In defence of Canadian film

by Patrick Harrison

(This was my first editorial for Taxi Vancouver Mag.zine, October 1997)

If it sends a shiver up my spine to see a blue five-dollar bill change hands in Exotica, if my pulse quickens when a Royal Canadian Legion badge flashes past in The Sweet Hereafter, if I dig my nails into the armrest when I hear a Quebecois accent in Highway 61 -- it's because of the frightening absence of these Canadian minutiae in most of what I see around me.

Civil-rights activists fight for the fair representation of minorities and women in the media.  We take part in these debates, sometimes, as if they were about us.  They aren't; they're about America.  Canada has always been further ahead in representationism, simply because our pitifully small culture industry is fueled by our comparatively liberal-minded government and not profit-mad corporations, who 'identify' more with pointy-eared aliens than with a female second-in-command.  What we should lobby for, perhaps even in U.S. Congress, is the fair and equal portrayal of Canadians in the media.  Though we outnumber U.S. blacks, we are even more sadly underrepresented in mass culture.

I'm now the Film Section Editor for Taxi Vancouver, so I suppose you should know where I'm coming from, and read the film section with grains or flakes of the appropriate seasonings.  I don't claim to question everything, but from the perspective of a young Canadian filmmaker, the world seems a confusing and frightening place.  30-Year veterans of the industry have trouble funding their films.  Hard Core Logo lost money.

The current starving-artist indie scene is like a white-collar coal mine.  We buy our own tools, work slave's hours, occasionally blow ourselves up, and hope someone will pay us, 'discover' us.  This may be a fine approach for novelists, painters, dancers, singers, stand-up comics, cellists, poets, or driftwood sculptors, but filmmaking is an expensive hobby.

Why Canadians consider it a frivolous luxury to support culture, I'll never understand.  Hollywood is as vital to the U.S. Empire as flying a flag at the embassy; both are purely symbolic, but serve functions as pointed as bayonets.  Hollywood serves as an advertisement for American music, fashion, ideology, and products, and what endeavor could survive without advertising?

When I saw Independence Day, the crowd cheered and clapped when New York, L.A. and Washington were destroyed.  These were such stirring spectacles, of course, because of our complete acceptance of the fact that America is an invincible world power; from the Big One to the Gulf (with the Vietnam blip) they casually trounce their opponents.  The vision of someone defeating them was indeed frightening.

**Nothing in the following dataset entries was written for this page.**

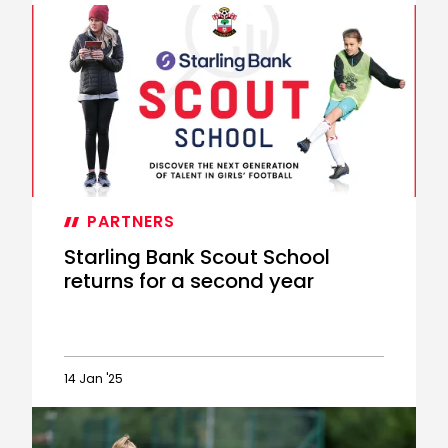
Starling
Scout
School
now
accepting
applications
PARTNERS
Starling Bank Scout School
returns for a second year
14 Jan '25
Starling
Bank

But, of course, it was only the first act.  America brought together the brainy Jew (Jeff Goldblum), the brawny Black (Wil Smith), the WASP veteran-President (Bill Pullman), their purely supportive wives, their ultimately-justified super-secret government megaprojects, and every single piece of military hardware they'd ever built with all those $150 screws and bolts.  The aliens suffered a blistering defeat and America was again supreme.

Independence Day was just as effective as Red Dawn (which the Defense Department funded) and Top Gun (for which the US Navy lent a million-dollar-a-day aircraft carrier for two weeks); it showed the world that America will not go down.  And it charged them eight bucks a pop to find out.

Is there anything remotely as powerful to promote Canadian ideals like peace, diplomacy, poutine, and (gasp) a little bit of socialism?

America, the greatest culture squatter in history, is simply putting their stuff out there and we are falling to attrition.  Heavy rotation turns contempt into impulse buying.  Occasionally we attempt to compete with them on the 'level playing field' which free traders seek to promote, by producing cheap action flicks set ambiguously in America.  As free traders secretly know, we usually lose.  That's why they want free trade.

And just so's the free traders can continue tittering, let me point out the new gigantic studio in Mexico which was built this year for (Canadian) James Cameron's Titanic.  Besides reinforcing the great American cultural legend for the umpteenth time ($200 million feature about the Halifax explosion, anyone?  Oh, I see, there was already a Heritage Moment...), it also establishes a cheap film production facility in our NAFTA partner.  Yes!  NAFTA!  AAAH!  In Mexico, they just put pepper on their plate.  Then shoot you.

Remember, every feature film and every season of a TV series is a separate production, and the decision where to shoot can be made on up-to-the-moment info.  The whimsical ravings of David Duchovny should serve as a warning that the Vancouver film industry is merely a useful colony, which can be abandoned, like all colonies, for Mexico, Portland, or God knows where.

And as for those blue five-dollar bills -- the Wall Street Journal has called upon Mexico to stop using the peso. The bigwigs of the financial community have already started the wheels in motion for a single North American Free Trade Zone currency. It's just part of globalizing trade, I suppose; nothing to do with culture at all.